“You just started writing a 365 page book. Make it a page turner.”
This quote is from a dear friend, Brian Perry, a talented and inspirational singer, songwriter and speaker. He regularly posts these types of messages on his Facebook Page and Instagram written on the back of his van that he calls “Hindsight”. I just saw this one yesterday and it spoke to me so I wanted to share.
You see, over the past few weeks I haven’t been blogging. I’ve touched the computer maybe 2 or 3 times. I’ve avoided social media quite a bit. My husband and I have been sick most of the holidays and my energy has been quite low. I’m still fighting it in fact. Of course we did had fun over the holidays, which kept me busy too and I chose to focus on my family as much as possible.
But I’ve also not been feeling very balanced emotionally/mentally. I’ve been feeling a bit of depression creeping in. I’ve had moments of mania, where I just haven’t been able to shut off my brain. I’ve had insomnia, and a few days where I didn’t really get out of bed. A lot of that was because of being sick, but I’m also quite sure being depressed didn’t help.
I *think* I’m starting to come out of it a bit. Maybe. Ok, really I’m not quite sure. With the start of the New Year, and all the talk about resolutions and making 2014 “the best year yet!” I’ve still been feeling withdrawn, wanting mostly to dive into a book and disappear inside the story.

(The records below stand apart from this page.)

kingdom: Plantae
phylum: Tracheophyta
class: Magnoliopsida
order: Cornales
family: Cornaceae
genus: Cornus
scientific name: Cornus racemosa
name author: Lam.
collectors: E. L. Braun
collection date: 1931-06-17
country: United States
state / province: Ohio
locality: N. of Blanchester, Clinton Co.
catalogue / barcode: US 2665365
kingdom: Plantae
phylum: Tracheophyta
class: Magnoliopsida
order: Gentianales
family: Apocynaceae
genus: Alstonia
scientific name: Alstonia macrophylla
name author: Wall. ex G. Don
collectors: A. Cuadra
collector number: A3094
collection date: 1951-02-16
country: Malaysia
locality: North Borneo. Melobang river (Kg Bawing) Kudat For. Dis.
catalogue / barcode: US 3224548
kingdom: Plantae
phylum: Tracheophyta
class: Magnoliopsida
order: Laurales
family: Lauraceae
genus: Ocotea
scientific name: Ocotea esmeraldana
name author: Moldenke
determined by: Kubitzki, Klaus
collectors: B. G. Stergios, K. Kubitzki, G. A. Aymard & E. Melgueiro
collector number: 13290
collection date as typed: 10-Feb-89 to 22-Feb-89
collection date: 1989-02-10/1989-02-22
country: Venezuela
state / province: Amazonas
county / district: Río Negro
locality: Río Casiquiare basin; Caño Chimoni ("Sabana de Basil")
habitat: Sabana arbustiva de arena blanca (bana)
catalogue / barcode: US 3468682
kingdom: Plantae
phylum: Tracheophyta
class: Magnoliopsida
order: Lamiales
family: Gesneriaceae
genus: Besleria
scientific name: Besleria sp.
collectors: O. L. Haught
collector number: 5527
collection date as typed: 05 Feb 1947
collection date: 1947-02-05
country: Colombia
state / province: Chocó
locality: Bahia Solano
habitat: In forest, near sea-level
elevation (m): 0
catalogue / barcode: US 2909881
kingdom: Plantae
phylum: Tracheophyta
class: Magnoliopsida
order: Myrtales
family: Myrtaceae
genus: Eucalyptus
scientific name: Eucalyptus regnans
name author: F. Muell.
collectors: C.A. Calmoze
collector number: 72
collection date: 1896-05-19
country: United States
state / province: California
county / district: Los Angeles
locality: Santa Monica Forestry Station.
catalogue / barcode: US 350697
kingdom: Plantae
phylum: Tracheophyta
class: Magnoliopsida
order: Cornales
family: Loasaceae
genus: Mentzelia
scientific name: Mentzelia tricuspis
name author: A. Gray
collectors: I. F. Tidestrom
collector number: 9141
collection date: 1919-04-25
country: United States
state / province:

I have blogging things to do and I just don’t want to. I’m not feeling inspired or motivated. And I HATE IT when I get this way. I’ve purposely taken the break because of it, but I also know deep down its still important to keep going. And yesterday when I had a couple of hours without the kids (they both are finally back in school) I had a few twinges of inspiration. I saw the above image and was reminded that I do want to make the most of 2014. And sitting around feeling down and uninspired isn’t the way to do it.
So I’m trying to get back on the horse, so to speak … slowly.
Are you having a hard time getting back into the groove after the holidays. Does the New Year feel a bit daunting? I have so much to look forward to. Ellie’s 4th birthday coming up (at her request, she’s having a manicures and sushi party), a visit from my mom in February, a trip to Florida for our 10-year anniversary, and a trip to the Philippines to see my brother-in-law and soon-to-be sister-in-law get married.
Those sound like “page turner” sorts of things, don’t they?
And yet I still feel sad. I guess its time to talk to my doctor again.